According to the Department of Wildlife and National Parks (Perhilitan), the number of wildlife smuggling also dropped by 60 percent in 2021 - from 10 cases in 2020 to four last year. As for poaching cases, the department recorded also 10 in 2020.
However, its director of enforcement, Noor Alif Wira Osman, credited the decrease to the establishment of the National Task Force (NTF).
"Wildlife smuggling cases decreased by 60 percent in 2021 since the government formed the NTF, which comprises 19 enforcement agencies. Their task is to manage illegal entry into the country," he told Bernama in an interview recently.
He said that most wildlife smuggling activities took place in Johor.
"Such activities are concentrated in Johor due to the number of possible wildlife trafficking routes there. These are where traffickers gather, transport and distribute animals and their derivatives to Indonesia," he revealed.
The NTF was established in May 2020 to strengthen the country's border control in the bid to curb illegal entry and the spread of COVID-19, as well as to crack down on poachers.
Meanwhile, the Wildlife Conservation Society Malaysia (WCS-Malaysia) believed that the Khazanah Integrated Operation (OBK) also made significant impact in reducing all forms of poaching and wildlife smuggling activities.

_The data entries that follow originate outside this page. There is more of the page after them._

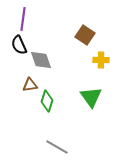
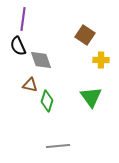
black semicircle: moved 1 px left, 1 px down
brown triangle: rotated 21 degrees clockwise
gray line: moved 1 px right, 1 px up; rotated 35 degrees counterclockwise
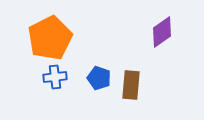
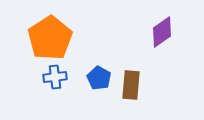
orange pentagon: rotated 6 degrees counterclockwise
blue pentagon: rotated 10 degrees clockwise
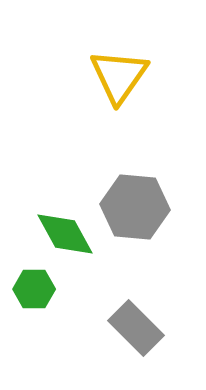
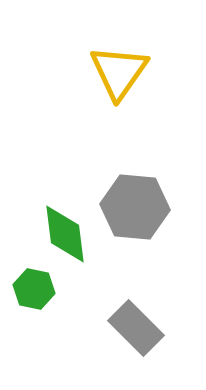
yellow triangle: moved 4 px up
green diamond: rotated 22 degrees clockwise
green hexagon: rotated 12 degrees clockwise
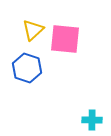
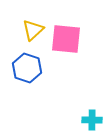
pink square: moved 1 px right
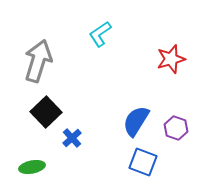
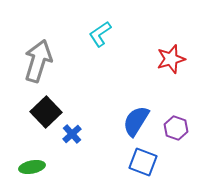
blue cross: moved 4 px up
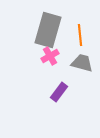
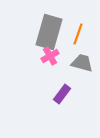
gray rectangle: moved 1 px right, 2 px down
orange line: moved 2 px left, 1 px up; rotated 25 degrees clockwise
purple rectangle: moved 3 px right, 2 px down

Its country director Dr Mark Rayan Darmaraj said that OBK, which started in September 2019, is one of the best efforts by the government in getting multi-agencies to work together to clamp down on illegal wildlife trading and poaching activities.
The operation called for the police, Customs Department and state forestry and wildlife enforcement authorities to work together and as at December 2021, they have managed to arrest some 350 individuals and seized wildlife worth about RM36.1 million in the black market. They have also destroyed 1,425 animal traps in the process.

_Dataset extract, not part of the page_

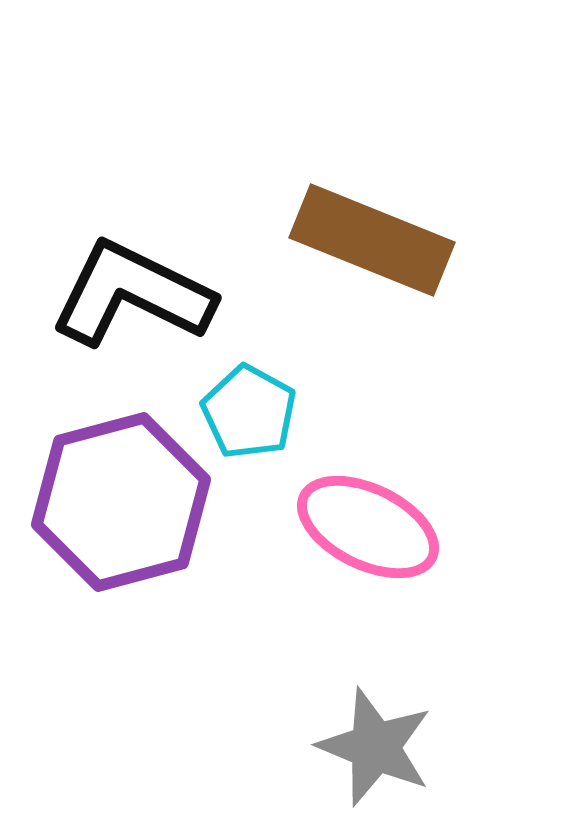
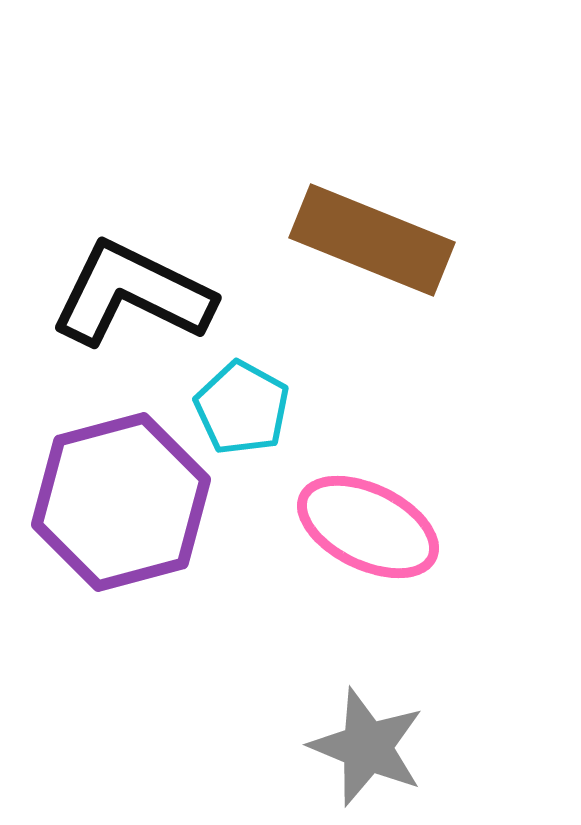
cyan pentagon: moved 7 px left, 4 px up
gray star: moved 8 px left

Mark said that extensive monitoring of tigers across the forested Peninsular Malaysia landscape, especially in three priority tiger areas namely Belum-Temengor, Taman Negara, and Endau-Rompin could help determine the extent of OBK effectiveness in deterring the decline of the tiger population.
The preliminary results of the first National Tiger Survey, conducted from 2016 to 2018, revealed that there are less than 200 tigers in 75 percent of the surveyed plots.
The survey covered eight major tiger habitats in the Malay Peninsula namely in Kedah, Perak, Selangor, Negeri Sembilan, Johor, Pahang, Kelantan and Terengganu.
"What we need now is a proper captive breeding program for the sambar deer, which is the tiger's preferred prey species. This deer species is declining due to over-hunting and poaching in most of our forests, and has been wiped out in a number of forest complexes," he said to Bernama.
He believes that this effort will greatly influence the tiger reproduction and the cub survival rates but reminded that other factors also had a bearing on survival outcome. These include whether
poaching can be minimised, connectivity maintenance of major forest blocks as well as ensuring climate change and diseases do not negatively impact the environment and wildlife.
In an effort to promote the recovery of the tiger population, Perhilitan is releasing approximately 100 sambar deers per year at different forested locations across the country.
The Wildlife Conservation Society Malaysia is a non-profit organisation with the mission of saving wildlife and wild places worldwide through science, conservation action, education, and inspiring people to value nature.
Its operations are primarily based in two locations, the Southern Peninsular Malaysia (Johor and Pahang) and the state of Sarawak. Currently, WCS-Malaysia works to conserve several priority species, namely tigers, elephants, orangutans, sharks, and rays.